À Cannes, en plein "Lions Festival", convention mondiale de la publicité, sur la terrasse de l'éphémère "Havas Café" sur la Croisette, il porte droit et beau. À 79 ans, le "fils de pub" Jacques Séguéla n'a rien perdu de sa verve pour réveiller une France qu'il juge moribonde. Décapant.
Ce n'est pas un peu facile de dire « merde à la déprime » (1) quand on s'appelle Séguéla, qu'on est riche et célèbre ?
Je m'attendais à cette question vacharde [rires].Je ne pense pas que la déprime soit une question d'argent, même si l'argent aide à mieux vivre. Mais les Français sont deux fois plus riches qu'il y a 50 ans. Et je vous fais observer que le pays le plus pauvre du monde est aussi le plus heureux : le Bouthan. Le Roi du Bouthan a eu une idée géniale : il a remplacé le produit national brut par le bonheur national brut et dit à ses ministres de se préoccuper uniquement du bien-être de ses sujets. Et ça marche ! Je ne suis pas naïf pour autant, je connais les taux de chômage, chez les jeunes notamment et la baisse dramatique du pouvoir d'achat.

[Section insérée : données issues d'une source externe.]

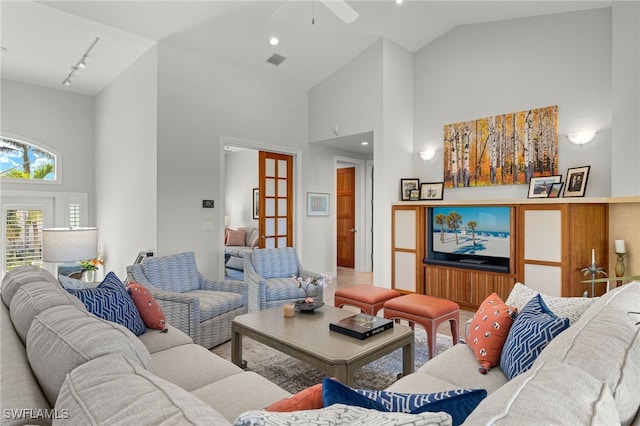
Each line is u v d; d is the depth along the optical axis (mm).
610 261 3867
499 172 4742
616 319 1228
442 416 723
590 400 717
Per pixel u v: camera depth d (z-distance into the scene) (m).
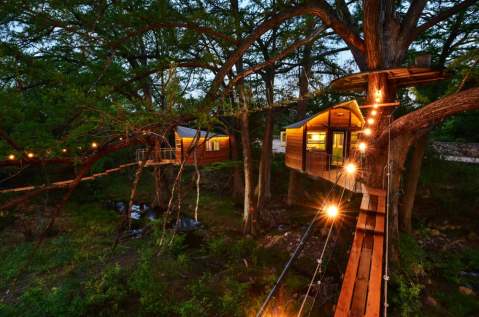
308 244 11.54
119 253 10.93
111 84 4.47
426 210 14.05
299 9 4.49
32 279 9.12
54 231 13.23
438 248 10.89
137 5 5.49
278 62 13.64
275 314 7.25
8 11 3.38
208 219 15.39
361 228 4.87
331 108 11.12
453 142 18.88
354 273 3.90
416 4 7.11
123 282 8.71
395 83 7.08
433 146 16.53
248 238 12.22
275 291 2.47
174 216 15.30
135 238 12.39
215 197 19.41
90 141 2.37
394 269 8.01
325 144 12.52
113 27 5.21
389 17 7.31
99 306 7.63
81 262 10.27
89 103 2.31
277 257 10.88
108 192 20.33
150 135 2.37
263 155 15.10
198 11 4.88
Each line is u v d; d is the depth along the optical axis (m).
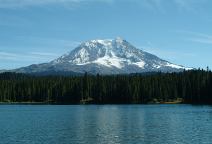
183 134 70.94
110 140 64.12
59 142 62.34
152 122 96.38
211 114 123.56
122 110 152.62
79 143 61.34
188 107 171.88
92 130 78.88
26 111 155.25
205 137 66.69
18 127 86.31
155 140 63.66
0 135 71.31
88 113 135.50
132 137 67.62
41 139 65.81
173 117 112.12
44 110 161.12
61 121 102.12
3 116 124.81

On touche vraiment le fond ?
Il y a en France deux dépressions. L'économique d'abord et celle-là vous et moi n'y pouvons rien. Laissons les politiques faire leur boulot, foutons leur la paix et on fera les comptes après. Et puis il y a la dépression morale des Français. Ce pays est en dépression nerveuse.
Pourquoi ?
On a l'esprit critique, donc on doute. Et dès que ça va mal, le doute devient peur et la peur devient violence. Avec les débordements que l'on connaît dans la rue comme ceux vécus lors des manifs contre le mariage gay. On a aussi l'esprit libertaire. Celui de 1789, de 1968… Mais qui dit libertaire, dit égotisme, puis égoïsme. Le paradoxe c'est que lorsqu'on demande aux Français s'ils sont heureux, à 82 % ils répondent oui. Et quand on leur demande si leur voisin est heureux, ils répondent non à 72 %. En fait, on a le bonheur personnel et la déprime collective !
Les Français seraient-ils des complexés du bonheur ?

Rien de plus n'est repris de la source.